11. En cinquième lieu, pour les mêmes motifs que ceux qui viennent d’être énoncés, la décision contestée n’est pas entachée d’une erreur manifeste d’appréciation quant aux conséquences de la décision sur la situation personnelle du requérant ni des demanderesses de visas.
12. Il résulte de tout ce qui précède, sans qu’il soit besoin de prescrire une analyse génétique ni de se prononcer sur la demande de substitution de motif sollicitée en défense, que M. H A n’est pas fondé à soutenir que c’est à tort que, par le jugement attaqué, le tribunal administratif de Nantes a rejeté sa demande.
Sur les conclusions à fin d’injonction sous astreinte :
13. Le présent arrêt, qui rejette les conclusions à fin d’annulation présentées par M. H A, n’appelle aucune mesure d’exécution. Par suite, les conclusions à fin d’injonction sous astreinte présentées par le requérant doivent être rejetées.
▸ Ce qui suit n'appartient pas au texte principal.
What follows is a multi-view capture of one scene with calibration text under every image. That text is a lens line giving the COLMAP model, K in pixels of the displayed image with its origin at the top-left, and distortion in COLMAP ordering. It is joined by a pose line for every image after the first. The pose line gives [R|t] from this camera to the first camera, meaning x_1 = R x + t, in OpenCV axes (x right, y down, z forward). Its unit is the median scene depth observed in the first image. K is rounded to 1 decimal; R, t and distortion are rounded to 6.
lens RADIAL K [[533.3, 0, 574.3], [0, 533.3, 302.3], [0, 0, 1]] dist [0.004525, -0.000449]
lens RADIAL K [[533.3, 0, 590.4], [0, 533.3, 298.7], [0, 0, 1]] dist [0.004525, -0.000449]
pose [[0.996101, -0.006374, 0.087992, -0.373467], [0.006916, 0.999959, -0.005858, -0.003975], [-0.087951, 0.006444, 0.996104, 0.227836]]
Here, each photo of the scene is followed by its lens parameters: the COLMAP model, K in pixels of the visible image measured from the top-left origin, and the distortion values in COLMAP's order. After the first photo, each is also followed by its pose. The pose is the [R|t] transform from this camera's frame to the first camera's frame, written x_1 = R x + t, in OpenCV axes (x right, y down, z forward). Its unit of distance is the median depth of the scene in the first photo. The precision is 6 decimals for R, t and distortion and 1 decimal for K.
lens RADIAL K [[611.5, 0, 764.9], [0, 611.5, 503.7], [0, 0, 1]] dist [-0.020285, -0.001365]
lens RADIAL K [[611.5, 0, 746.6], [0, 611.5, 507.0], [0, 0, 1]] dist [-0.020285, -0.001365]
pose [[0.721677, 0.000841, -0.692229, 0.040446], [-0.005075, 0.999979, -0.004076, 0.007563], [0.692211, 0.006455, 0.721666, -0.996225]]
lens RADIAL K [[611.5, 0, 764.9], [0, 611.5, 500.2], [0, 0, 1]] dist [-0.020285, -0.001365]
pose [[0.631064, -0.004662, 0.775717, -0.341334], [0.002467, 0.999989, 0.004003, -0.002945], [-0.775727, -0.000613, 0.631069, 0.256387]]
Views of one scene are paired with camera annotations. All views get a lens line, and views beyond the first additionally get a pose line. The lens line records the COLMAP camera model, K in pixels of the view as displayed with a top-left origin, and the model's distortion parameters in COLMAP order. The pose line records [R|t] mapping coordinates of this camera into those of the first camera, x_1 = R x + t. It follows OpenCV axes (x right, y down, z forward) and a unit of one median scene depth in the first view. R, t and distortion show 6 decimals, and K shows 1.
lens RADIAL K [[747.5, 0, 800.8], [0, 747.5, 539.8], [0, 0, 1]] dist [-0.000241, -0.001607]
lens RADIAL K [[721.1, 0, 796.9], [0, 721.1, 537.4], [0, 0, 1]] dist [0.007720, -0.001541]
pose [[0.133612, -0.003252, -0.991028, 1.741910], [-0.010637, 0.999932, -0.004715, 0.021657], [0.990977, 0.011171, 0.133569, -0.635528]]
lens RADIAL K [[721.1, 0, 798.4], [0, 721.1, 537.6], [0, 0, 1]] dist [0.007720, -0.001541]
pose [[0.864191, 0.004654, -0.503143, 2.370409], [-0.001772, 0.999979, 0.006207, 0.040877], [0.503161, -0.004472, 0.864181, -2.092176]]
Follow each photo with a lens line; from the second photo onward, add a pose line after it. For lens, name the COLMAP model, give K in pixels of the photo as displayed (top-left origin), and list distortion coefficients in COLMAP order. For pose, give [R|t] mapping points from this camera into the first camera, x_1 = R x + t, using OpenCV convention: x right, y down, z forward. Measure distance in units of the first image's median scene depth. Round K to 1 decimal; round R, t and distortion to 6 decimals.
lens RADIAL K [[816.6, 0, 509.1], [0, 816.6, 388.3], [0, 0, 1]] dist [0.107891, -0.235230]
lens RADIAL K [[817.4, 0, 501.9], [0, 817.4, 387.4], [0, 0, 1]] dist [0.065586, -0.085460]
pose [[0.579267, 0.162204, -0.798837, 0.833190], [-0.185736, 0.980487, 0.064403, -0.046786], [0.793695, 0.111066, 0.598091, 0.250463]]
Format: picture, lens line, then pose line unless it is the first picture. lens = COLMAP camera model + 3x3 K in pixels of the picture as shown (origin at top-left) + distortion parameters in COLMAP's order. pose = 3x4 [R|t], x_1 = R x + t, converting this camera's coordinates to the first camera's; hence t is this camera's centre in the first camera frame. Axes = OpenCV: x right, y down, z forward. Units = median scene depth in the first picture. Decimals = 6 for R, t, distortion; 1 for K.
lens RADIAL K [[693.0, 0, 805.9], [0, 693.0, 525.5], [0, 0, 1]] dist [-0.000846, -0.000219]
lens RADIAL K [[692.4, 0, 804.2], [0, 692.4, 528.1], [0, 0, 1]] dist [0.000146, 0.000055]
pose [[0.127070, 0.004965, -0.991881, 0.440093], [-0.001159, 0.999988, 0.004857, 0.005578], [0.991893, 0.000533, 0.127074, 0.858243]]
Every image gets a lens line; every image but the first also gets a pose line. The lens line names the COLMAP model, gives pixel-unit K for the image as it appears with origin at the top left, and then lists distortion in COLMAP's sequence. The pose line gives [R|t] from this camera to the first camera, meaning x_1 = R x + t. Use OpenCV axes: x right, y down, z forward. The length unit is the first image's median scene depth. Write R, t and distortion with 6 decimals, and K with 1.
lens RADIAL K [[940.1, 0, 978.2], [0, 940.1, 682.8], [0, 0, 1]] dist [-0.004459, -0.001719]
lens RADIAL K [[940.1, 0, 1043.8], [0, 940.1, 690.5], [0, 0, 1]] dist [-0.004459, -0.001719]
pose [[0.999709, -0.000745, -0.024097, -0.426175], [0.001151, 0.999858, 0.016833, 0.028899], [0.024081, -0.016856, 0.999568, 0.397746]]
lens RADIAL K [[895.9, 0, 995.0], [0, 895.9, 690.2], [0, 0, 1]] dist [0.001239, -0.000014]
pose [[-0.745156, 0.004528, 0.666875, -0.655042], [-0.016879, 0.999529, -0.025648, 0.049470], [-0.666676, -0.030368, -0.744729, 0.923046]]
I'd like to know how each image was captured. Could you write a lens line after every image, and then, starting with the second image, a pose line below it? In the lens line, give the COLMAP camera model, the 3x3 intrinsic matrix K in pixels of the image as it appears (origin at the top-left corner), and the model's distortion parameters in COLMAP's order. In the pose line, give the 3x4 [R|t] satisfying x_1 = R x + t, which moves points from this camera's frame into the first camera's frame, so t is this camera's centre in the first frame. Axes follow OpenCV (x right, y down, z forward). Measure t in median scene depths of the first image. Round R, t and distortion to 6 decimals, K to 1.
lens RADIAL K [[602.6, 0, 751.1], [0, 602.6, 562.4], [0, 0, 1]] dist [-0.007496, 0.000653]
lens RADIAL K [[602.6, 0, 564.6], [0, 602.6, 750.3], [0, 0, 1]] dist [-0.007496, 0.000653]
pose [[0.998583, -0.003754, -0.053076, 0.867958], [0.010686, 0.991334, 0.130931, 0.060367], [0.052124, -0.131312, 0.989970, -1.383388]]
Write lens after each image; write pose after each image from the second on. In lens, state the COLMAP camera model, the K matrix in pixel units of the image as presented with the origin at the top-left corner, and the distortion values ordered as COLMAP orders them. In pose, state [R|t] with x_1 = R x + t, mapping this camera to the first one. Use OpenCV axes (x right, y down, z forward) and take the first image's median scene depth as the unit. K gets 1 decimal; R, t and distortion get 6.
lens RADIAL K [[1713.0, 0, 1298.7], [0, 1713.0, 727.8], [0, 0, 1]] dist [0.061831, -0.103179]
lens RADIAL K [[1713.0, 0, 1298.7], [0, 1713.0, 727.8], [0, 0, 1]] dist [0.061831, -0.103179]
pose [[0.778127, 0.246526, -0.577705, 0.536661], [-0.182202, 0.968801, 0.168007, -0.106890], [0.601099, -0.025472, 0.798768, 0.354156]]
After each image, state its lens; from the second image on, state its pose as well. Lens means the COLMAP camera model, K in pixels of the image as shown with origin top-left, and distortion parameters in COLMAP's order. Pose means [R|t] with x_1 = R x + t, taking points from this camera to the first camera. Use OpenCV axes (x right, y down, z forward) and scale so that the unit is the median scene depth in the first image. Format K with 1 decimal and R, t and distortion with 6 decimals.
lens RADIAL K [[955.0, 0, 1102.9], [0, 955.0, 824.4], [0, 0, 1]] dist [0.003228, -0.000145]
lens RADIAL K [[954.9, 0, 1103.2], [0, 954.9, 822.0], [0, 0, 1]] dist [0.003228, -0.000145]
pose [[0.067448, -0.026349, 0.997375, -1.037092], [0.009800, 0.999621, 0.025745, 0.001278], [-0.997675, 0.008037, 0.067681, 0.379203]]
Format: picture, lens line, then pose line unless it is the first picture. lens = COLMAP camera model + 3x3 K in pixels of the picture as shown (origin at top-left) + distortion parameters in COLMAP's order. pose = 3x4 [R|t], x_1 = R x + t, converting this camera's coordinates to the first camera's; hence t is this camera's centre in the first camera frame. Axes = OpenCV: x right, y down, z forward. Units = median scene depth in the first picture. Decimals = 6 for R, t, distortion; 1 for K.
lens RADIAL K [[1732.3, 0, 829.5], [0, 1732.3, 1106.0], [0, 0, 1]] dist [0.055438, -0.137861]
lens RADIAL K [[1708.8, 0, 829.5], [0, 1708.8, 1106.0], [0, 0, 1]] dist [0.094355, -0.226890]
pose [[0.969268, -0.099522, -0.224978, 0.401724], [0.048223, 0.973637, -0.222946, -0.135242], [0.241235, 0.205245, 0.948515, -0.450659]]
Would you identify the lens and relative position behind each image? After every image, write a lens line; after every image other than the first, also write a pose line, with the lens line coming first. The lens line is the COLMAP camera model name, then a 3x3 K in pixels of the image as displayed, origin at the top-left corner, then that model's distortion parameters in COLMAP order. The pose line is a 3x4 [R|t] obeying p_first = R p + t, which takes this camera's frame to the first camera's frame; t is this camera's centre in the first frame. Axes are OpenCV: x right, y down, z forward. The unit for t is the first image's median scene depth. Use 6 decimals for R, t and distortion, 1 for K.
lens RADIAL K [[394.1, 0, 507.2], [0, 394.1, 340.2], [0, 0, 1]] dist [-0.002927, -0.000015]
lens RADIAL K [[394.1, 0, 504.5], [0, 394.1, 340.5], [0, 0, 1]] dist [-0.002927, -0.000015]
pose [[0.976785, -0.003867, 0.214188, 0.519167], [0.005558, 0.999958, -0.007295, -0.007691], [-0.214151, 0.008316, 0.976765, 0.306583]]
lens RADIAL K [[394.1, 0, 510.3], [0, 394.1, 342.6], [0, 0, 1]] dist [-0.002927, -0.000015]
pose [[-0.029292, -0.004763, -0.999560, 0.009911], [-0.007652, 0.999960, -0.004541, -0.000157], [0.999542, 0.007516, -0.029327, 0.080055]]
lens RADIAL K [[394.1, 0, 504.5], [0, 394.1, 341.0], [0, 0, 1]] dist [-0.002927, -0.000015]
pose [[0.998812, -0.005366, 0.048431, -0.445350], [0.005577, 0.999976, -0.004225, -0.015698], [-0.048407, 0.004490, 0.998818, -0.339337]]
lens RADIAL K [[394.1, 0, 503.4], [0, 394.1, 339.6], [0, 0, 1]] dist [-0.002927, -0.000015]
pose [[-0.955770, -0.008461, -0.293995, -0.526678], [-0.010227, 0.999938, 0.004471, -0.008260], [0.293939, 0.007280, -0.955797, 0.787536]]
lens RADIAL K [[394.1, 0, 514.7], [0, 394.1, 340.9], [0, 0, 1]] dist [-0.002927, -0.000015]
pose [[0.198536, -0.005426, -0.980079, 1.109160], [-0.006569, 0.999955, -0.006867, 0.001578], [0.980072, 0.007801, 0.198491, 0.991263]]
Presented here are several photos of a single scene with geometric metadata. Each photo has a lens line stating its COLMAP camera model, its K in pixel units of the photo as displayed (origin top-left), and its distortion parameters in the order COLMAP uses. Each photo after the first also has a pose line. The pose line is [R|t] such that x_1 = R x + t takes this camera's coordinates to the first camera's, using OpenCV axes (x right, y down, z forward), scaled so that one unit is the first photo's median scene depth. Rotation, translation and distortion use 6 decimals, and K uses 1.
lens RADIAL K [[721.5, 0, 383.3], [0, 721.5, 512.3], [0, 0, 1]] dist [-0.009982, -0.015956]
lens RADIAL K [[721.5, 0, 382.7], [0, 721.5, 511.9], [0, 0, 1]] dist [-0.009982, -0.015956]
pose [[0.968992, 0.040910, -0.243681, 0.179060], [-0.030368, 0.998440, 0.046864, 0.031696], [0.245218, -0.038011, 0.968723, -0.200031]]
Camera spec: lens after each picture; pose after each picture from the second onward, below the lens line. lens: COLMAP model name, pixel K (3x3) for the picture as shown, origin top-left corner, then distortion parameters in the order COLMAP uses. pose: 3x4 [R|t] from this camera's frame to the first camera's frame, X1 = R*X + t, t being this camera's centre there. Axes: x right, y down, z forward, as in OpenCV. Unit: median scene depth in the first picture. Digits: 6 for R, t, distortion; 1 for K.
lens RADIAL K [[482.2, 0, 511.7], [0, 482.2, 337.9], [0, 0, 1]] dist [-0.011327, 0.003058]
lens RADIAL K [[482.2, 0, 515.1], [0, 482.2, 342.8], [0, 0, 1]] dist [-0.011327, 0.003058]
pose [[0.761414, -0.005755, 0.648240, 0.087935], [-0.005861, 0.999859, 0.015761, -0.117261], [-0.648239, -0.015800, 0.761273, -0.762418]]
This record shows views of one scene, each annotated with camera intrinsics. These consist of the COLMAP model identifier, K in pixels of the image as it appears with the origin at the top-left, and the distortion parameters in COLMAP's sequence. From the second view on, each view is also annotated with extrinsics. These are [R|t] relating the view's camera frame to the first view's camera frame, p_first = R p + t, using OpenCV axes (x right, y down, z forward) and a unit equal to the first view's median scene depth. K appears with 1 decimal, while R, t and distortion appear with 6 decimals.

Sur les frais liés au litige :
14. Les dispositions de l’article L. 761-1 du code de justice administrative font obstacle à ce que soit mis à la charge de l’Etat, qui n’est pas, dans la présente instance, la partie perdante, le versement de la somme demandée par le conseil de M. H A en application des dispositions combinées des articles 37 de la loi du 10 juillet 1991 et L. 761-1 du code de justice administrative.
DÉCIDE :
Article 1er : La requête de M. H A est rejetée.
Article 2 : Le présent arrêt sera notifié à M. F H A et au ministre de l’intérieur.
Délibéré après l’audience du 27 février 2025, à laquelle siégeaient :
— M. Degommier, président de chambre,
— M. Rivas, président-assesseur,
— Mme Dubost, première conseillère.
Rendu public par mise à disposition au greffe le 18 mars 2025.
La rapporteure,
A.-M. DUBOST
Le président,
S. DEGOMMIERLa présidente,
C. BUFFETLa greffière,
S. PIERODÉ
La greffière,
BOURON
La République mande et ordonne au ministre de l’intérieur en ce qui le concerne, et à tous commissaires de justice à ce requis en ce qui concerne les voies de droit commun contre les parties privées, de pourvoir à l’exécution de la présente décision.